The City of Ember, by Jeanne DuPrau. YA literature is not just for young people and The City of Ember is highly enjoyable. (Though, if you plan on seeing the film as well I recommend watching the movie first, so it doesn’t spoil your enjoyment of the book.)
Green Grass, Running Water, by Thomas King. I’ve blogged about this great book before, but I think it bears reiterating that it’s well worth your time to pick up this novel and give it a read. It starts out a bit wonky, as King doesn’t adhere to traditional rules in novel writing, but persevere — it’s worth it.
glasstown, by yours truly. This is my poetry book, and I think a lot of people should pick it up (by which I mean buy it) and read it. Just saying.
The Undomestic Goddess, by Sophie Kinsella. This is a good story about a high-powered lawyer who finds out who she really is in the unlikeliest of places — the kitchen of a rich family.
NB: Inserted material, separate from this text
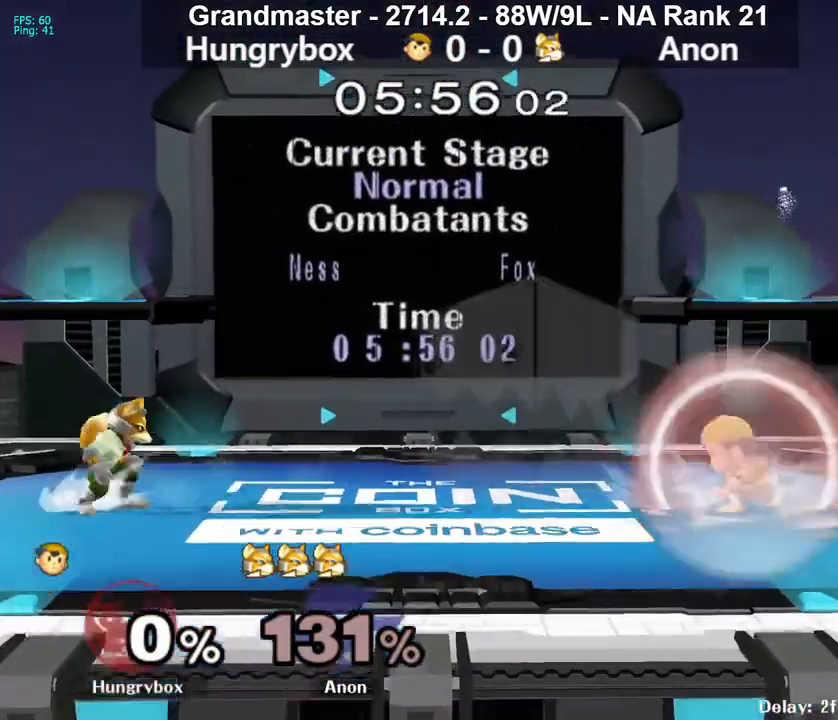
{"dt_ms": 500, "buttons": [], "left_stick": "center", "right_stick": "center", "events": [[133, "left_stick", "left"], [500, "left_stick", "center"]]}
It’s not “chick lit”* because it’s not about how important it is to have a boyfriend — it’s about how important it is to be true to yourself. (The fact that there’s a hot guy involved? Bonus!)
The Fifth Sacred Thing, by Starhawk. Another great book I’ve blogged about. Seriously, pick this up and read it. The film has reached its funding goal on Kickstarter, which means that soon pre-production will begin. I’m sending an email to Starhawk to ask for the chance to audition. So, who knows — you might see me on the silver screen in a few years. 😉 Regardless what happens, read this book. You won’t regret it.
*Coming soon: a rant about the sexism inherent in the very existence of the genre of “chick lit” and how it makes my blood boil.